C’est quand par des actes, et seulement par des actes, nous transportons dans la sphère d’autrui le trouble, que nous avons établi dans la nôtre : car nous ne pouvons en agir ainsi sans violer le Droit de quelqu’un.

Quant aux actes qui ne nuisent qu’à nous-même, la société n’a pas à les régler par la loi. Ce qu’elle doit faire, c’est de nous instruire, et de s’organiser de telle sorte, que nous n’ayons pas besoin de les commettre.

Il est de même bien entendu qu’en parlant de l’égalité, nous n’avons pas prétendu que nous fussions égaux ou même équivalents en valeur physique, intellectuelle, morale et fonctionnelle : non seulement nous différons tous ; mais encore, dans la même série de travaux, les uns excellent, d’autres sont médiocres, d’autres encore, inférieurs.

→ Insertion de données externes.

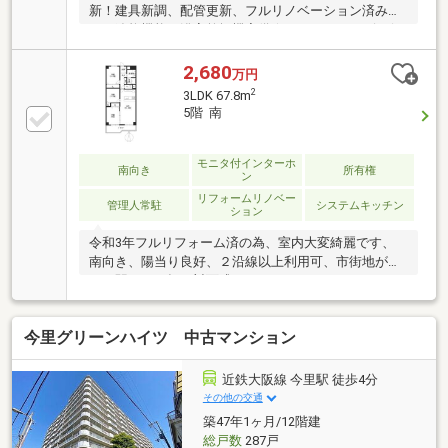
新！建具新調、配管更新、フルリノベーション済み☆
バス追炊機能・浴室乾燥機完備☆アフターサービス保
証付き☆24時間365日緊急対応サービス付きです☆
2,680
万円
2
3LDK 67.8m
5階 南
モニタ付インターホ
南向き
所有権
ン
リフォームリノベー
管理人常駐
システムキッチン
ション
令和3年フルリフォーム済の為、室内大変綺麗です、
南向き、陽当り良好、２沿線以上利用可、市街地が近
い、駅まで平坦、対面式キッチン、システムキッチ
ン、全居室収納、シャワー付洗面化粧台、バリアフリ
ー、南面バルコニー、温水洗浄便座、ＴＶモニタ付イ
今里グリーンハイツ 中古マンション
ンターホン、全居室フローリング、平坦地、エレベー
ター、食器洗乾燥機
近鉄大阪線 今里駅 徒歩4分
その他の交通
築47年1ヶ月/12階建
総戸数
287戸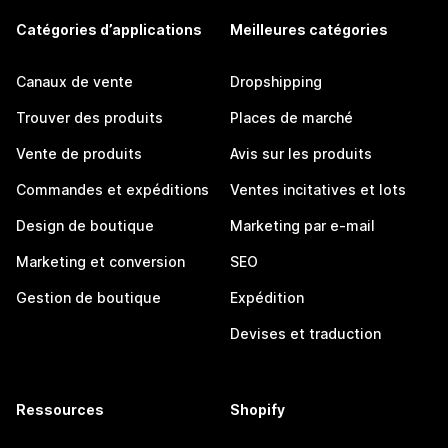
Catégories d’applications
Meilleures catégories
Canaux de vente
Dropshipping
Trouver des produits
Places de marché
Vente de produits
Avis sur les produits
Commandes et expéditions
Ventes incitatives et lots
Design de boutique
Marketing par e-mail
Marketing et conversion
SEO
Gestion de boutique
Expédition
Devises et traduction
Ressources
Shopify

Ce n’est pas parce que vous êtes égales en beauté, en forces, en intelligence, en bonté, en talent, ni entre vous, ni avec vos frères. Mesdames, que vous êtes égales, à eux et à vos sœurs devant l’héritage : c’est parce que, sur ce point, on veut bien reconnaître que vous appartenez à l’espèce humaine et que, sans déchoir dans l’opinion, vos parents peuvent avouer que vous êtes, dans leur tendresse, les égales de Messieurs vos frères.